Remote sensing of the terrestrial carbon cycle has been a long sought after goal of the Earth Science community. Understanding vegetation feedback on climate change is key to predicting future climate scenarios and atmospheric CO₂ levels. In theory, vegetation carbon uptake could be inferred from remote sensing inputs as the product of photosynthetically active radiation (PAR) incident upon the canopy, the fraction of it being absorbed by photosynthetically active vegetation elements (f_PAR  ) and the efficiency (ε) with which plants can use this absorbed radiation energy to produce biomass. While f_PAR and PAR have long been available from remote sensing observations globally, direct inference of ε has not yet been possible.
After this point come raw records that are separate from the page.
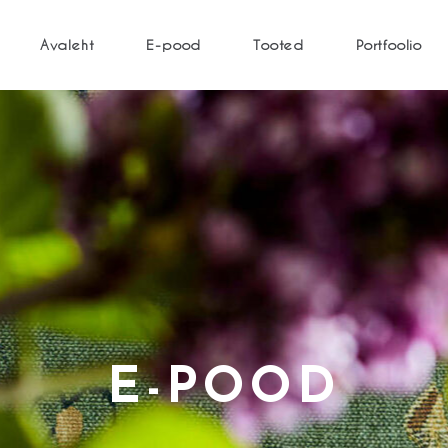
Avaleht
E-pood
Tooted
Portfoolio
E-POOD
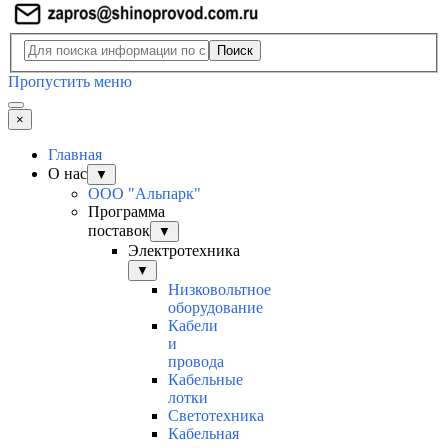
Поиск
Пропустить меню
×
Главная
О нас
▼
ООО "Альпарк"
Программа
поставок
▼
Электротехника
▼
Низковольтное
оборудование
Кабели
и
провода
Кабельные
лотки
Светотехника
Кабельная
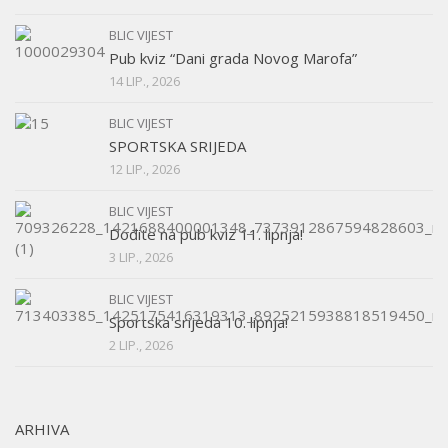
BLIC VIJEST
Pub kviz “Dani grada Novog Marofa”
14 LIP., 2026
BLIC VIJEST
SPORTSKA SRIJEDA
12 LIP., 2026
BLIC VIJEST
Dođite na pub kviz 11. lipnja!
3 LIP., 2026
BLIC VIJEST
Sportska srijeda 10. lipnja!
2 LIP., 2026
ARHIVA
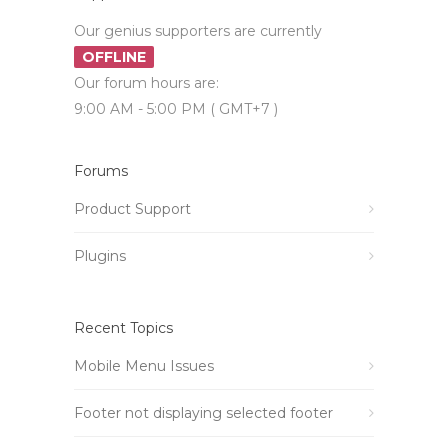
Our genius supporters are currently
OFFLINE
Our forum hours are:
9:00 AM - 5:00 PM ( GMT+7 )
Forums
Product Support
Plugins
Recent Topics
Mobile Menu Issues
Footer not displaying selected footer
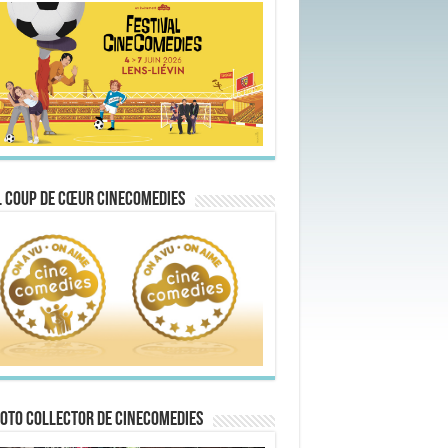
 Coup de Cœur CineComedies
oto collector de CineComedies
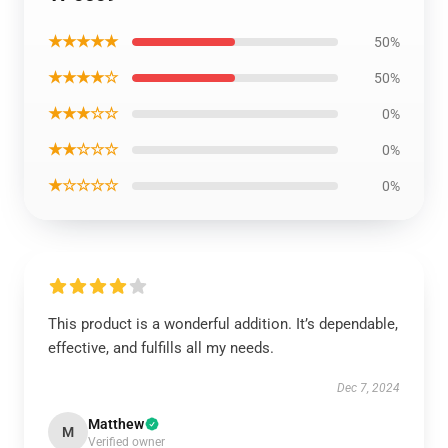
★★★★★
50%
★★★★☆
50%
★★★☆☆
0%
★★☆☆☆
0%
★☆☆☆☆
0%
This product is a wonderful addition. It’s dependable,
effective, and fulfills all my needs.
Dec 7, 2024
Matthew
M
Verified owner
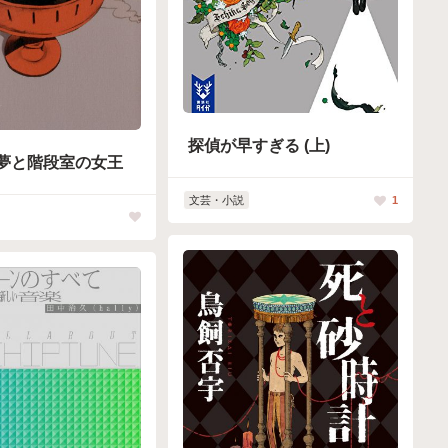
探偵が早すぎる (上)
夢と階段室の女王
文芸・小説
1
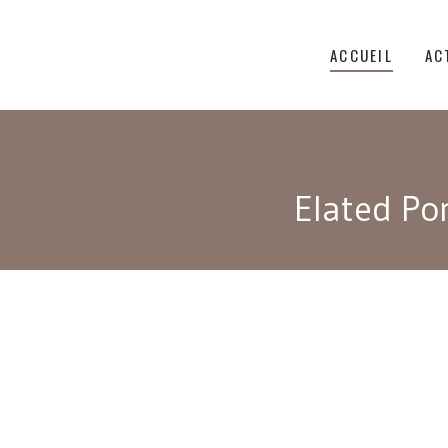
ACCUEIL
AC
Elated Por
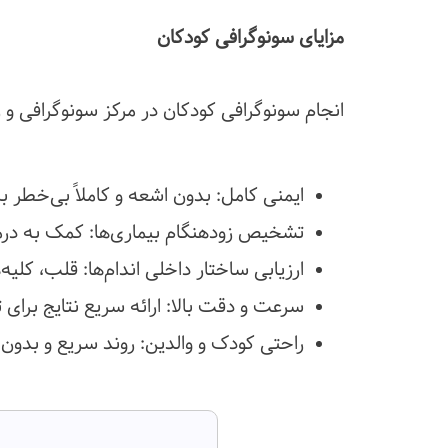
مزایای سونوگرافی کودکان
انجام سونوگرافی کودکان در مرکز سونوگرافی و را
ایمنی کامل: بدون اشعه و کاملاً بی‌خطر ب
تشخیص زودهنگام بیماری‌ها: کمک به درم
ارزیابی ساختار داخلی اندام‌ها: قلب، کلیه
سرعت و دقت بالا: ارائه سریع نتایج برا
راحتی کودک و والدین: روند سریع و بدون 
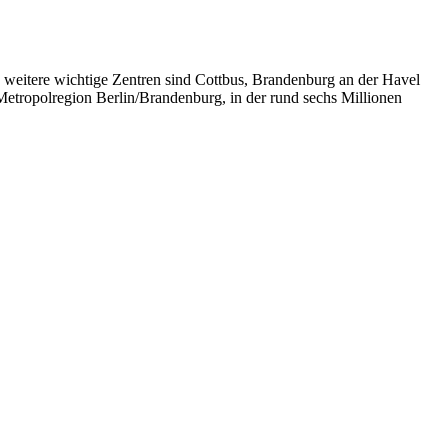
 weitere wichtige Zentren sind Cottbus, Brandenburg an der Havel
Metropolregion Berlin/Brandenburg, in der rund sechs Millionen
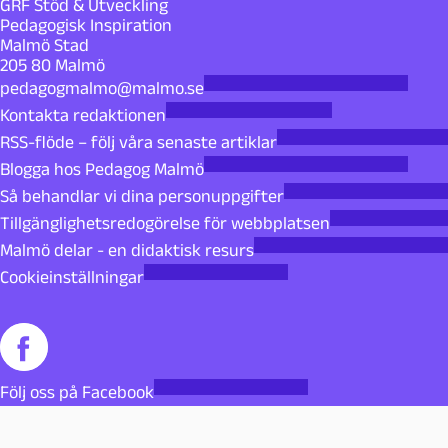
GRF Stöd & Utveckling
Pedagogisk Inspiration
Malmö Stad
205 80 Malmö
pedagogmalmo@malmo.se
Kontakta redaktionen
RSS-flöde – följ våra senaste artiklar
Blogga hos Pedagog Malmö
Så behandlar vi dina personuppgifter
Tillgänglighetsredogörelse för webbplatsen
Malmö delar - en didaktisk resurs
Cookieinställningar
Följ oss på Facebook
Here, we report an innovative multi-angle imaging spectrometer design and analysis approach  designed to quantify ε from space. Validation so far indicates that the remote sensing algorithms and models are robust across a range of diverse forested ecosystem types.  These spectral measurements together with a new ecosystem-atmosphere carbon and water exchange model can infer the photosynthetic rate, net primary production (NPP) and evapotranspiration. Our multi-angle sensor design and analysis approach is grounded in recent theoretical and experimental developments that have been extensively validated using tower-based radiometer measurements and scaled to space using multi-angle spectrometer images from the European Satellite CHRIS/PROBA.
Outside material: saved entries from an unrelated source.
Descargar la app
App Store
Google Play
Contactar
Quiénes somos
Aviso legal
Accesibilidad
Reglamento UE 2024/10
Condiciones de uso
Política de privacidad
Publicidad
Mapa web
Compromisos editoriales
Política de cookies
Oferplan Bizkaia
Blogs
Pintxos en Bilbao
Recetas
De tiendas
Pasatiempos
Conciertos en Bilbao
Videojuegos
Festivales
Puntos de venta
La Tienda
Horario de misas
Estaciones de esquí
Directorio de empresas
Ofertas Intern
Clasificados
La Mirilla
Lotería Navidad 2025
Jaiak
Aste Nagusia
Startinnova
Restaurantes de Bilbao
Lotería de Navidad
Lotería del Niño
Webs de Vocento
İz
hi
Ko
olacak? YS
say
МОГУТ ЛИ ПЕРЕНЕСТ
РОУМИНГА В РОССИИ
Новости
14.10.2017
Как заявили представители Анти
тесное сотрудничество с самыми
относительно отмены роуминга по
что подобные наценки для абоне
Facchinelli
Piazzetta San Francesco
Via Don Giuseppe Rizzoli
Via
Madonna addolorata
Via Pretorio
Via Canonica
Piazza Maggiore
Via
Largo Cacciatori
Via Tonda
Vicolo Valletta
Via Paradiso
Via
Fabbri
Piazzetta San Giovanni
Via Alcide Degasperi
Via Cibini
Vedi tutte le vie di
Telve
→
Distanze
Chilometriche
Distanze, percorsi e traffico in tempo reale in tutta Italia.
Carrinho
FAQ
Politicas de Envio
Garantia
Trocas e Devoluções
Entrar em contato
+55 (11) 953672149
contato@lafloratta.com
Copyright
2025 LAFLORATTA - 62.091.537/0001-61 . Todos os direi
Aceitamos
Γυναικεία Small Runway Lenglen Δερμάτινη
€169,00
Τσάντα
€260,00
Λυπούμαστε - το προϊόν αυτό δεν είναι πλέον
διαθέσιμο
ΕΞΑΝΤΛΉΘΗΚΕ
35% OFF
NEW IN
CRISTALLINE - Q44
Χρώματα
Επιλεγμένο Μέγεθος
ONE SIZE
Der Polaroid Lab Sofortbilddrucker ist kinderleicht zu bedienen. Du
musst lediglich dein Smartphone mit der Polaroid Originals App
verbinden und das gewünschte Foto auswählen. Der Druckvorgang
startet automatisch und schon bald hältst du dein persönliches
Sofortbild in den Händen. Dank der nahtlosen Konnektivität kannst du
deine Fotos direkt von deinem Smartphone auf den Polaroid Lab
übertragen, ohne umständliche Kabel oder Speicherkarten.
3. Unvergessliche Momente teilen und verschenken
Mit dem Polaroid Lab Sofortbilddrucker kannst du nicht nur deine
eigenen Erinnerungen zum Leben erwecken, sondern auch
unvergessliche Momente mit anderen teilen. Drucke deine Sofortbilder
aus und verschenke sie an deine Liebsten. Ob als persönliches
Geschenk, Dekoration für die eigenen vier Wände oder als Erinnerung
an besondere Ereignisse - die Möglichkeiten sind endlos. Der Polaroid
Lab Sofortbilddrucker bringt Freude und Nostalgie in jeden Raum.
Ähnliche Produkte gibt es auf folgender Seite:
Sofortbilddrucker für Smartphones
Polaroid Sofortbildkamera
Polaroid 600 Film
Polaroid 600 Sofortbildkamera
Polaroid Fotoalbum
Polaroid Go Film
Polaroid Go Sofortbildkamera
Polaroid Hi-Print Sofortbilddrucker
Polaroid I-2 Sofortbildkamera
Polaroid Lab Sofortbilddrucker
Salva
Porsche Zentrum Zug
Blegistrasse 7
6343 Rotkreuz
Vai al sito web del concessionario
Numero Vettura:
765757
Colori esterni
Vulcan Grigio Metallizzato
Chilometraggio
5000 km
Based on these results, we developed a data assimilation scheme to modeling ε from data assimilation of remotely sensed observations and meteorological constraints. In the forward mode, the model reduces a spatially explicit maximum convergence efficiency (ε_opt) using a non-linear, multivariate response function of meteorological constraints. This multivariate function accounts for the variability in ε due to the highly dynamic changes in the environment in between satellite overpasses. However, since ε can also be observed directly during a satellite overpass, these spaceborne observations can be used to invert our model thereby inferring a pixel specific ε_opt every few satellite overpasses. As a result, ε_opt can be used to describe slower changes in the conditions affecting ɛ (such as soil nutrient status and edaphic water stresses for instance)

With this type of sensor and approach we have been able to accurately quantify interannual variations in NPP, evapotranspiration and autotrophic respiration at fine temporal and spatial scales across a broad range of forested biomes in North America and Australia.